Incident Date: October 18, 2021 Incident Number: PR-2465

On October 18, 2021, at 10:00 AM ET, Tucows’ hosted email platform experienced service interruption impacting outbound mail delivery for Prod A.

The service interruption was due to a hardware failure causing systems degradation impacting Hosted Email services.

After engaging remote hands, the engineering team brought back the impacted hardware online, restored the data from backup to stabilize the hosted email environment.

At 1:49 PM ET, All the outbound email queues started to process successfully after the services were remediated and restored.

Tucows is committed to continue with the hosted email migration efforts into the new cloud to maintain a scalable and stable hosted email environment.
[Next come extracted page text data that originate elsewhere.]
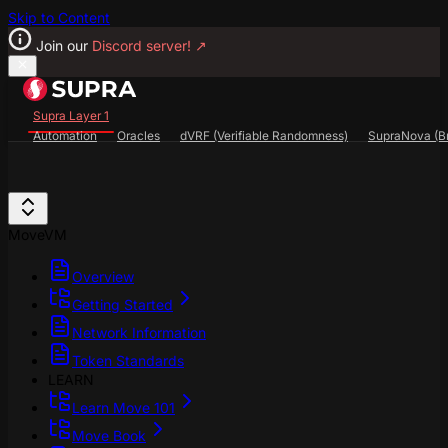
Skip to Content
Join our
Discord server!
↗
Supra Layer 1
Automation
Oracles
dVRF (Verifiable Randomness)
SupraNova (Br
Search...
⌘
K
SupraScan Explorer
StarKey Wallet
Discord
MoveVM
Overview
Getting Started
Network Information
Token Standards
LEARN
Learn Move 101
Move Book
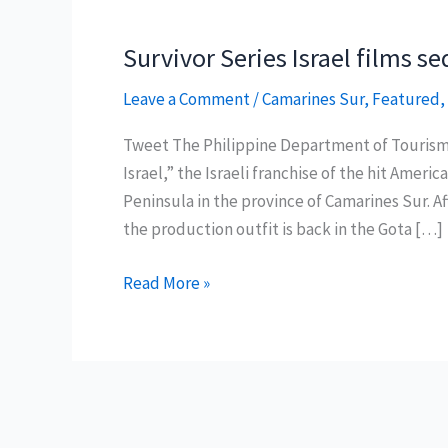
Survivor Series Israel films 
Leave a Comment
/
Camarines Sur
,
Featured
,
Tweet The Philippine Department of Tourism
Israel,” the Israeli franchise of the hit Amer
Peninsula in the province of Camarines Sur. Aft
the production outfit is back in the Gota […]
Survivor
Read More »
Series
Israel
films
sequel
in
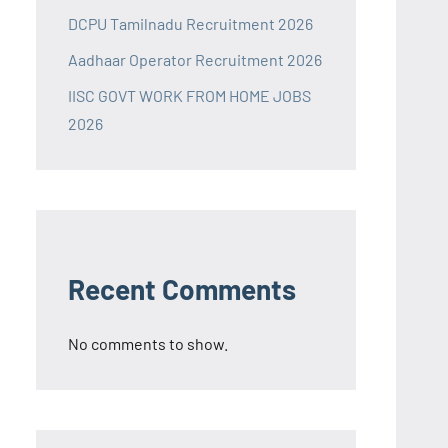
DCPU Tamilnadu Recruitment 2026
Aadhaar Operator Recruitment 2026
IISC GOVT WORK FROM HOME JOBS
2026
Recent Comments
No comments to show.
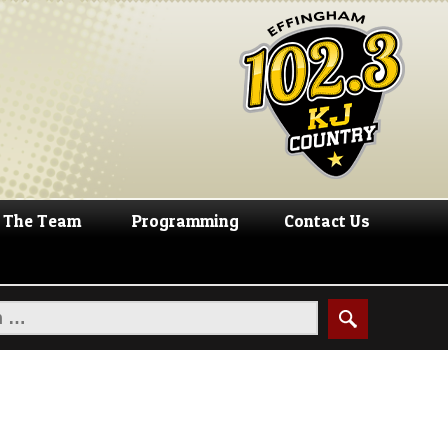
The Team
Programming
Contact Us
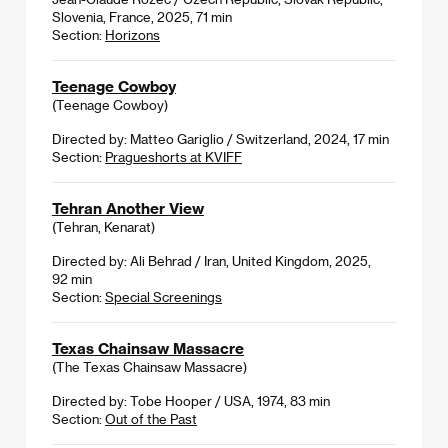
Slovenia, France, 2025, 71 min
Section:
Horizons
Teenage Cowboy
(Teenage Cowboy)
Directed by: Matteo Gariglio / Switzerland, 2024, 17 min
Section:
Pragueshorts at KVIFF
Tehran Another View
(Tehran, Kenarat)
Directed by: Ali Behrad / Iran, United Kingdom, 2025,
92 min
Section:
Special Screenings
Texas Chainsaw Massacre
(The Texas Chainsaw Massacre)
Directed by: Tobe Hooper / USA, 1974, 83 min
Section:
Out of the Past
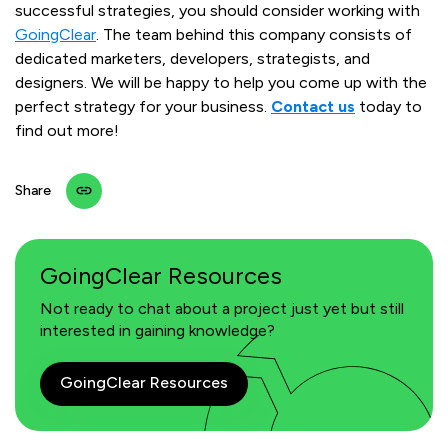
successful strategies, you should consider working with
GoingClear
. The team behind this company consists of
dedicated marketers, developers, strategists, and
designers. We will be happy to help you come up with the
perfect strategy for your business.
Contact us
today to
find out more!
Share
GoingClear Resources
Not ready to chat about a project just yet but still
interested in gaining knowledge?
GoingClear Resources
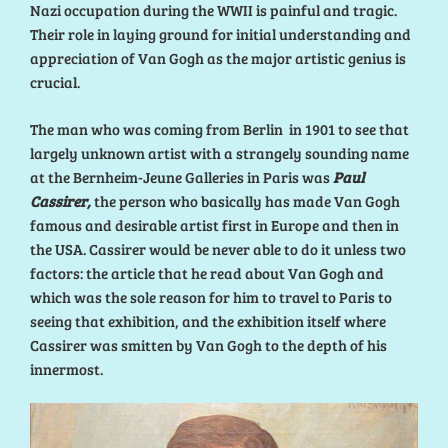
Nazi occupation during the WWII is painful and tragic.
Their role in laying ground for initial understanding and
appreciation of Van Gogh as the major artistic genius is
crucial.
The man who was coming from Berlin in 1901 to see that
largely unknown artist with a strangely sounding name
at the Bernheim-Jeune Galleries in Paris was
Paul
Cassirer,
the person who basically has made Van Gogh
famous and desirable artist first in Europe and then in
the USA. Cassirer would be never able to do it unless two
factors: the article that he read about Van Gogh and
which was the sole reason for him to travel to Paris to
seeing that exhibition, and the exhibition itself where
Cassirer was smitten by Van Gogh to the depth of his
innermost.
Tucows is to implement and improve monitoring to detect hardware failures in a timely manner to improve mean time to recover.

Thank you,
Tucows Engineering Team

Posted Oct 22, 2021 - 13:59 UTC

Resolved
We are no longer reporting errors with sending mail, users should now be able to send mail without issue. We appreciate your patience and understanding during this outage.
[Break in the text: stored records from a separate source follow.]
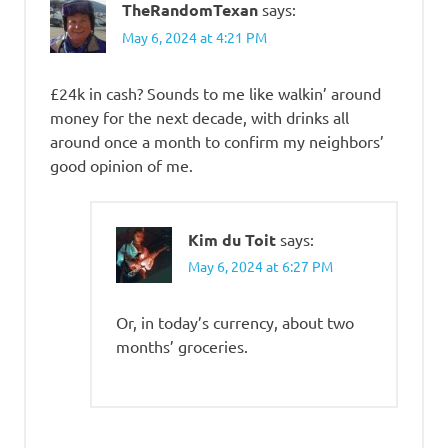
TheRandomTexan
says:
May 6, 2024 at 4:21 PM
£24k in cash? Sounds to me like walkin’ around
money for the next decade, with drinks all
around once a month to confirm my neighbors’
good opinion of me.
Kim du Toit
says:
May 6, 2024 at 6:27 PM
Or, in today’s currency, about two
months’ groceries.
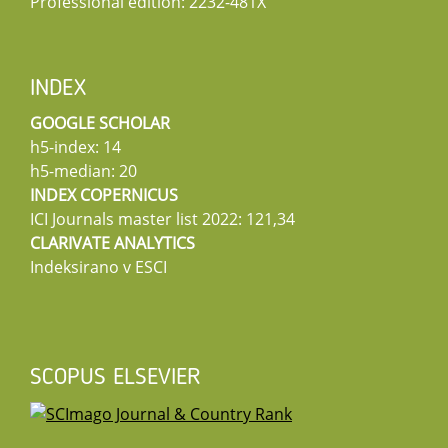
Professional edition: 2232-481X
INDEX
GOOGLE SCHOLAR
h5-index: 14
h5-median: 20
INDEX COPERNICUS
ICI Journals master list 2022: 121,34
CLARIVATE ANALYTICS
Indeksirano v ESCI
SCOPUS ELSEVIER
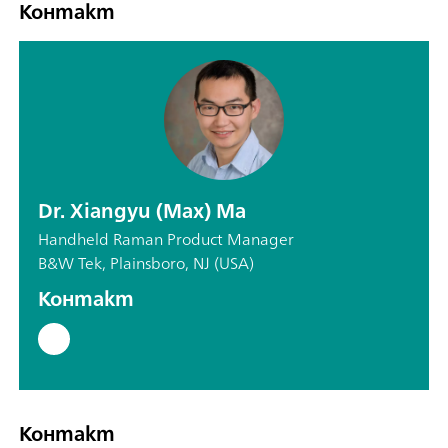
Контакт
Dr. Xiangyu (Max) Ma
Handheld Raman Product Manager
B&W Tek, Plainsboro, NJ (USA)
Контакт
Контакт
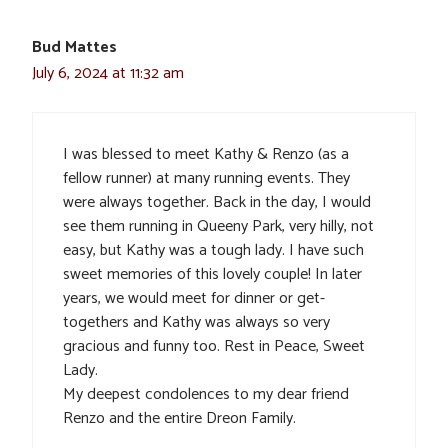
Bud Mattes
July 6, 2024 at 11:32 am
I was blessed to meet Kathy & Renzo (as a
fellow runner) at many running events. They
were always together. Back in the day, I would
see them running in Queeny Park, very hilly, not
easy, but Kathy was a tough lady. I have such
sweet memories of this lovely couple! In later
years, we would meet for dinner or get-
togethers and Kathy was always so very
gracious and funny too. Rest in Peace, Sweet
Lady.
My deepest condolences to my dear friend
Renzo and the entire Dreon Family.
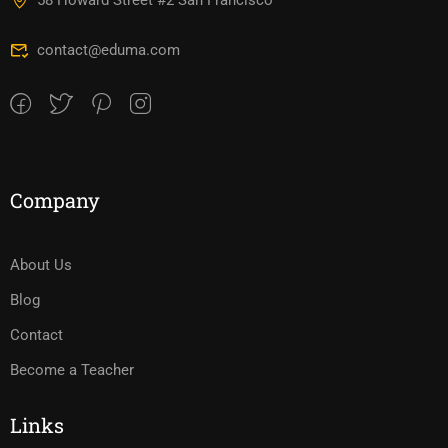
58 Howard Street #2 San Francisco
contact@eduma.com
Company
About Us
Blog
Contact
Become a Teacher
Links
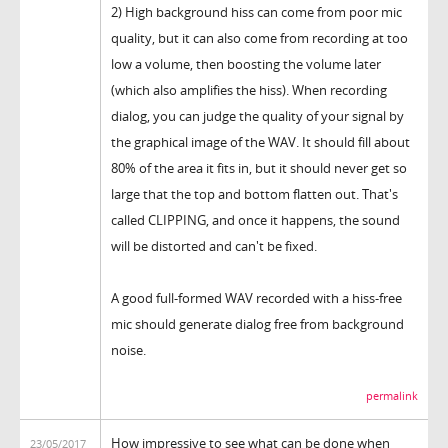
2) High background hiss can come from poor mic
quality, but it can also come from recording at too
low a volume, then boosting the volume later
(which also amplifies the hiss). When recording
dialog, you can judge the quality of your signal by
the graphical image of the WAV. It should fill about
80% of the area it fits in, but it should never get so
large that the top and bottom flatten out. That's
called CLIPPING, and once it happens, the sound
will be distorted and can't be fixed.
A good full-formed WAV recorded with a hiss-free
mic should generate dialog free from background
noise.
permalink
How impressive to see what can be done when
23/05/2017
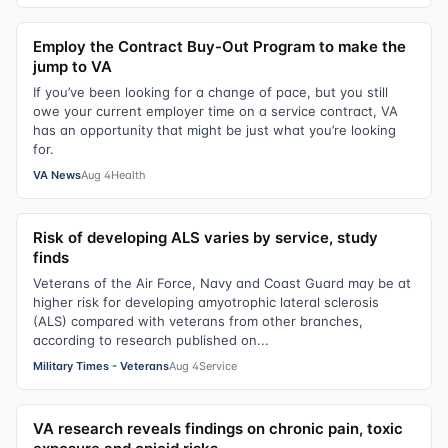
Employ the Contract Buy-Out Program to make the
jump to VA
If you’ve been looking for a change of pace, but you still
owe your current employer time on a service contract, VA
has an opportunity that might be just what you’re looking
for.
VA News
Aug 4
Health
Risk of developing ALS varies by service, study
finds
Veterans of the Air Force, Navy and Coast Guard may be at
higher risk for developing amyotrophic lateral sclerosis
(ALS) compared with veterans from other branches,
according to research published on...
Military Times - Veterans
Aug 4
Service
VA research reveals findings on chronic pain, toxic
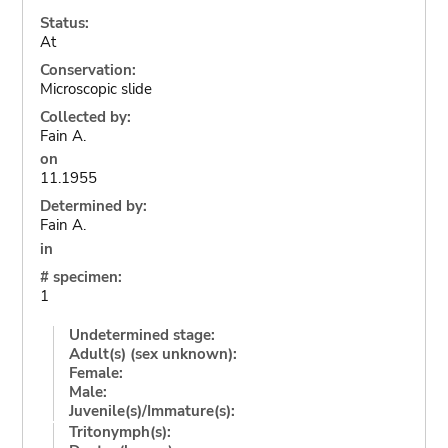
Status:
At
Conservation:
Microscopic slide
Collected by:
Fain A.
on
11.1955
Determined by:
Fain A.
in
# specimen:
1
Undetermined stage:
Adult(s) (sex unknown):
Female:
Male:
Juvenile(s)/Immature(s):
Tritonymph(s):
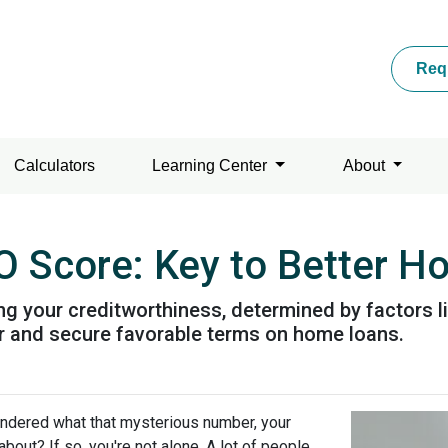
Req
Calculators
Learning Center
About
O Score: Key to Better 
ing your creditworthiness, determined by factors 
 for and secure favorable terms on home loans.
ndered what that mysterious number, your
 about? If so, you're not alone. A lot of people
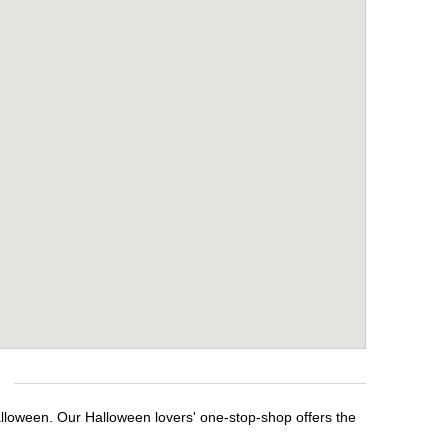
alloween. Our Halloween lovers' one-stop-shop offers the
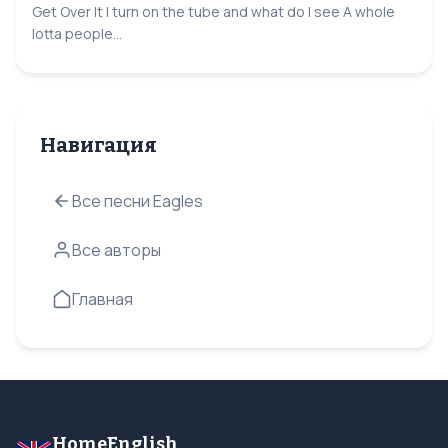
Get Over It I turn on the tube and what do I see A whole
lotta people...
Навигация
Все песни Eagles
Все авторы
Главная
HomeEnglish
Incident Start Time: 10-18-2021 14:00:00 UTC
Incident End Time:10-18-2021 17:49:00 UTC
Total Duration: 3 hours and 49 minutes
Posted Oct 18, 2021 - 18:04 UTC
Update
Our engineering teams have completed syncing operations and are now moving over resources onto the relevant hardware. We will provide more updates as they come. We will update within the next 30 minutes.
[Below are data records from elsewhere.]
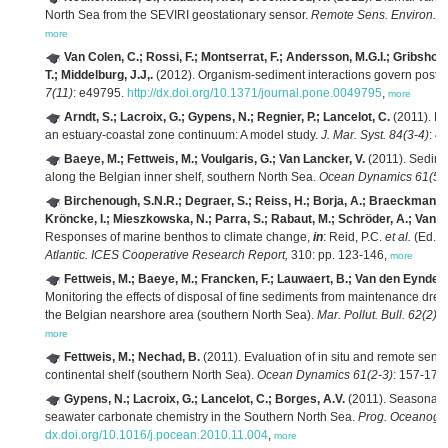
North Sea from the SEVIRI geostationary sensor.
Remote Sens. Environ. 
more
Van Colen, C.; Rossi, F.; Montserrat, F.; Andersson, M.G.I.; Gribsholt
T.; Middelburg, J.J,.
(2012). Organism-sediment interactions govern post-h
7(11)
: e49795.
http://dx.doi.org/10.1371/journal.pone.0049795
,
more
Arndt, S.; Lacroix, G.; Gypens, N.; Regnier, P.; Lancelot, C.
(2011). N
an estuary-coastal zone continuum: A model study.
J. Mar. Syst. 84(3-4)
: 4
Baeye, M.; Fettweis, M.; Voulgaris, G.; Van Lancker, V.
(2011). Sedimen
along the Belgian inner shelf, southern North Sea.
Ocean Dynamics 61(5)
Birchenough, S.N.R.; Degraer, S.; Reiss, H.; Borja, A.; Braeckman, U
Kröncke, I.; Mieszkowska, N.; Parra, S.; Rabaut, M.; Schröder, A.; Van Co
Responses of marine benthos to climate change,
in
: Reid, P.C.
et al.
(Ed.)
Atlantic. ICES Cooperative Research Report,
310: pp. 123-146,
more
Fettweis, M.; Baeye, M.; Francken, F.; Lauwaert, B.; Van den Eynde, D
Monitoring the effects of disposal of fine sediments from maintenance dre
the Belgian nearshore area (southern North Sea).
Mar. Pollut. Bull. 62(2)
:
more
Fettweis, M.; Nechad, B.
(2011). Evaluation of in situ and remote sen
continental shelf (southern North Sea).
Ocean Dynamics 61(2-3)
: 157-171
Gypens, N.; Lacroix, G.; Lancelot, C.; Borges, A.V.
(2011). Seasonal an
seawater carbonate chemistry in the Southern North Sea.
Prog. Oceanogr.
dx.doi.org/10.1016/j.pocean.2010.11.004
,
more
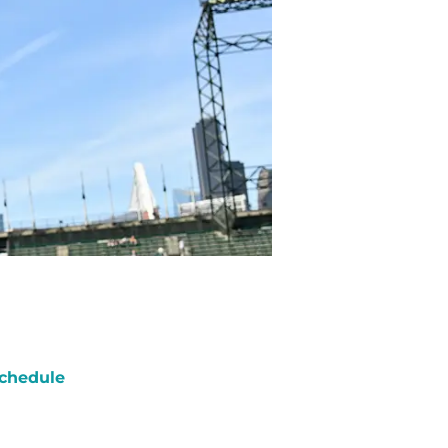
chedule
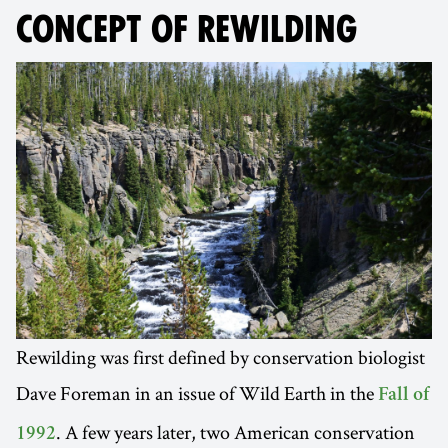
CONCEPT OF REWILDING
Rewilding was first defined by conservation biologist
Dave Foreman in an issue of Wild Earth in the
Fall of
. A few years later, two American conservation
1992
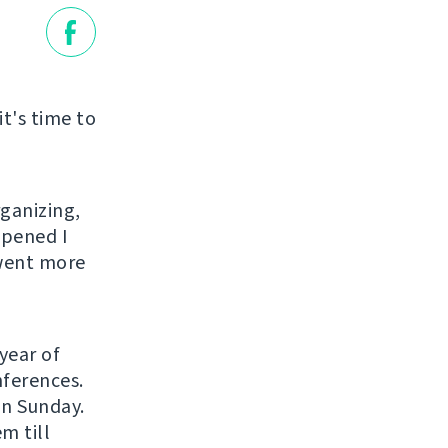
it's time to
rganizing,
ppened I
 went more
year of
nferences.
on Sunday.
m till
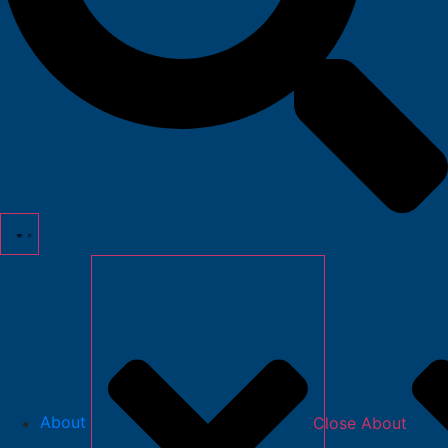
About
Close About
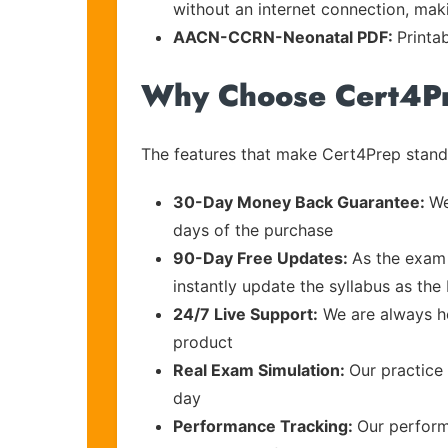
without an internet connection, maki
AACN-CCRN-Neonatal PDF:
Printa
Why Choose Cert4P
The features that make Cert4Prep stand 
30-Day Money Back Guarantee:
We
days of the purchase
90-Day Free Updates:
As the exam 
instantly update the syllabus as the 
24/7 Live Support:
We are always he
product
Real Exam Simulation:
Our practice 
day
Performance Tracking:
Our perform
Thank you for your patience.
Posted Oct 18, 2021 - 17:35 UTC
Monitoring
The faulty hardware has been replaced and we are in a recovery state. All the mail queues are now processing and will recover within an hour or so.
Posted Oct 18, 2021 - 16:31 UTC
Update
Our engineering team has identified the cause to be due to a hardware issue and are working to resolve the matter.
Posted Oct 18, 2021 - 15:32 UTC
Investigating
We are experiencing a degradation in service for Hosted Email customers on cluster A. Users may experience issues with sending with error "SMTP Error (454)" Authentication failed". Our Engineering team has been engaged and they are currently investigating the issue.
Posted Oct 18, 2021 - 14:22 UTC
This incident affected: Hosted Email (Cluster A).